Historische Quellen gegen den Strich gebürstet

Professorin Dr. Mieke Roscher

Prof. Roscher

Frau Professorin Roscher, seit Oktober letzten Jahres sind Sie Juniorprofessorin für Sozial- und Kulturgeschichte an der Uni Kassel und forschen im LOEWE-Schwerpunkt Tier – Mensch – Gesellschaft. Was interessiert Sie so an Tier-Mensch-Beziehungen?
Gerade aus historischer Perspektive ist dies ein ungeheuer spannendes Feld, denn es findet zurzeit ein Paradigmenwechsel statt: Traditionell gehen wir davon aus, dass allein der Mensch als handelndes Subjekt die Geschichte geprägt hat. Den Tieren blieb die Rolle als Objekt, sei es als domestizierte Haustiere, als Nutztiere oder zum Beispiel als mythologische Wesen. Seit Beginn dieses Jahrhunderts aber setzt sich zunehmend die Sichtweise durch, dass Menschen und Tiere sich im Sinne einer kulturellen Ko- evolution gemeinsam entwickelt haben und dass Tiere auch als Akteure der Geschichte zu betrachten sind. Das klingt zunächst vielleicht etwas absurd, wenn man sich aber näher damit befasst, sieht man sehr schnell, dass dieser Perspektivwechsel neue Fragestellungen und Erkenntnisse über menschliche Gesellschaften ermöglicht. In welchem Verhältnis steht zum Beispiel ein reales Tier zu den kollektiven Vorstellungen, die die Menschen sich davon machen – und was bedingt diese Vorstellungen? Oder was hat es zu bedeuten, dass im 19. Jahrhundert Hunde und Katzen in großer Zahl in die bürgerliche Familie geholt wurden, was zu dieser Zeit ein Novum war?

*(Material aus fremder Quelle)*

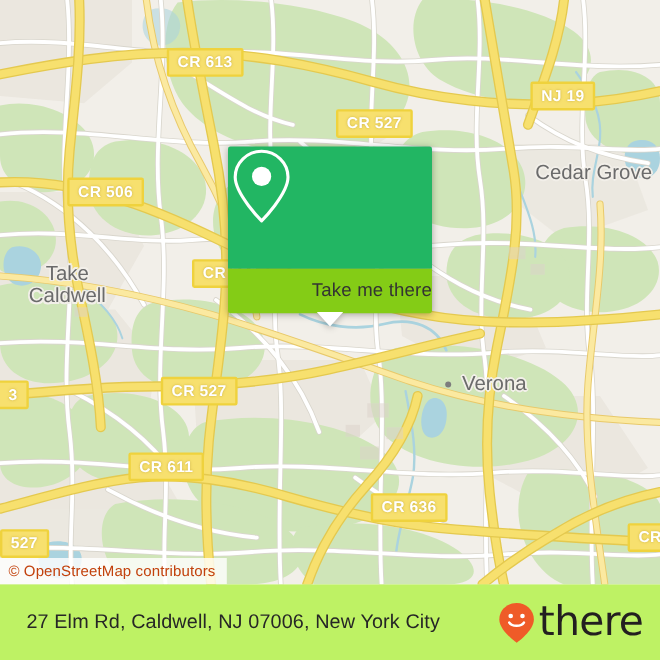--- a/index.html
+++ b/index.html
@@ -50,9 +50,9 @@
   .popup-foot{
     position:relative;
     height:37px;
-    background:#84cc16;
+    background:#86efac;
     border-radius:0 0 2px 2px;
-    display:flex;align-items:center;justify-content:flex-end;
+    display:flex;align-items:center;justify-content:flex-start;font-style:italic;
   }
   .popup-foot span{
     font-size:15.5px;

Wie spiegelt sich dieser Perspektivwechsel in Ihrer Forschung wider?
Zum einen bin ich damit befasst, Methoden zu entwickeln beziehungsweise weiterzuentwickeln – schließlich haben Tiere ja keine eigenen Zeugnisse hinterlassen und kommen in historischen Quellen kaum vor. Darin unterscheiden sie sich allerdings nur unwesentlich von Frauen oder von sozialen Schichten, die von Bildung ausgeschlossen waren – auch sie werden in historischen Quellen so gut wie nicht erwähnt. Um hier Erkenntnisse zu gewinnen, müssen wir die vorhandenen Quellen noch einmal neu lesen und bewerten: Wir müssen sie gewissermaßen gegen den Strich bürsten. Zum anderen möchte ich die Methoden an konkreten Fragestellungen überprüfen. Hier konzentriere ich mich auf die Erforschung der Tier-Mensch-Beziehungen im kolonialen Britisch-Indien am Übergang vom 19. zum 20. Jahrhundert und in Deutschland während des Nationalsozialismus.

Nach Stationen in Bremen, London und Oldenburg ist dies Ihre erste Professur. Welche Erfahrungen haben Sie bisher damit gemacht?
Das Schöne an meiner Stelle ist, dass sie die Aufgaben einer Professur – ich bin sehr gerne in der Lehre tätig – mit der Forschung im LOEWE-Schwerpunkt verbindet. Tier-Mensch-Beziehungen sind in Deutschland ein recht neues Forschungsfeld, und ich finde es großartig, dass wir interdisziplinär daran arbeiten. Wann hat man als Historikerin schon mal Gelegenheit, sich intensiv mit Agrar-wissenschaftlern auszutauschen? Wir betreten damit alle gemeinsam Neuland – eine so angenehme Arbeitsatmosphäre hatte ich bisher selten.